[Task brief]
Restate the data below word for word, and let no image into your version.

::::::

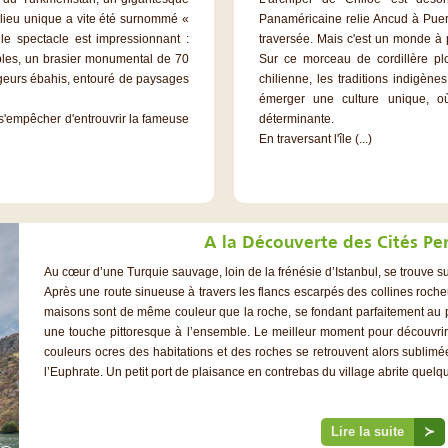
e lieu unique a vite été surnommé «
Panaméricaine relie Ancud à Puerto
 le spectacle est impressionnant :
traversée. Mais c'est un monde à pa
bles, un brasier monumental de 70
Sur ce morceau de cordillère pl
geurs ébahis, entouré de paysages
chilienne, les traditions indigène
émerger une culture unique, où 
 s'empêcher d'entrouvrir la fameuse
déterminante.
En traversant l'île (...)
A la Découverte des Cités Pe
Au cœur d’une Turquie sauvage, loin de la frénésie d’Istanbul, se trouve su
Après une route sinueuse à travers les flancs escarpés des collines rocheu
maisons sont de même couleur que la roche, se fondant parfaitement au p
une touche pittoresque à l’ensemble. Le meilleur moment pour découvrir 
couleurs ocres des habitations et des roches se retrouvent alors sublimé
l’Euphrate. Un petit port de plaisance en contrebas du village abrite quelques
Lire la suite
≻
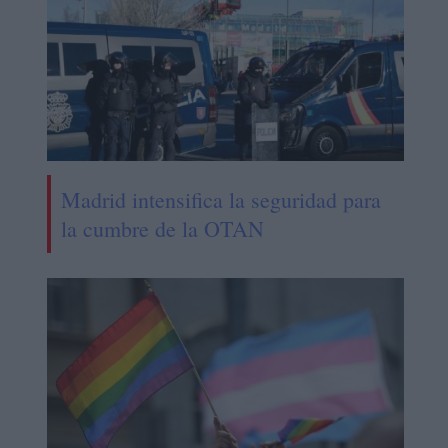
Madrid intensifica la seguridad para
la cumbre de la OTAN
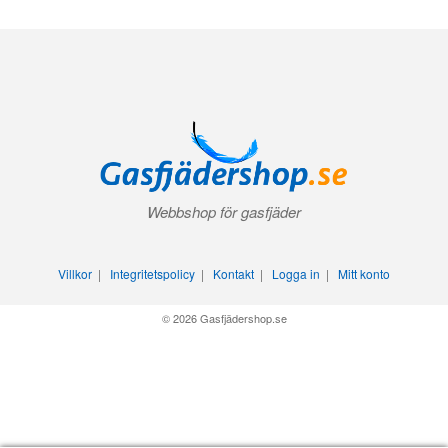
Webbshop för gasfjäder
Villkor
|
Integritetspolicy
|
Kontakt
|
Logga in
|
Mitt konto
© 2026 Gasfjädershop.se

::::::

[Output for this task]
e lieu unique a vite été surnommé «
Panaméricaine relie Ancud à Puerto
 le spectacle est impressionnant :
traversée. Mais c'est un monde à pa
bles, un brasier monumental de 70
Sur ce morceau de cordillère pl
geurs ébahis, entouré de paysages
chilienne, les traditions indigène
émerger une culture unique, où 
 s'empêcher d'entrouvrir la fameuse
déterminante.
En traversant l'île (...)
A la Découverte des Cités Pe
Au cœur d’une Turquie sauvage, loin de la frénésie d’Istanbul, se trouve su
Après une route sinueuse à travers les flancs escarpés des collines rocheu
maisons sont de même couleur que la roche, se fondant parfaitement au p
une touche pittoresque à l’ensemble. Le meilleur moment pour découvrir 
couleurs ocres des habitations et des roches se retrouvent alors sublimé
l’Euphrate. Un petit port de plaisance en contrebas du village abrite quelques
Lire la suite
≻
Madrid intensifica la seguridad para
la cumbre de la OTAN
Webbshop för gasfjäder
Villkor
|
Integritetspolicy
|
Kontakt
|
Logga in
|
Mitt konto
© 2026 Gasfjädershop.se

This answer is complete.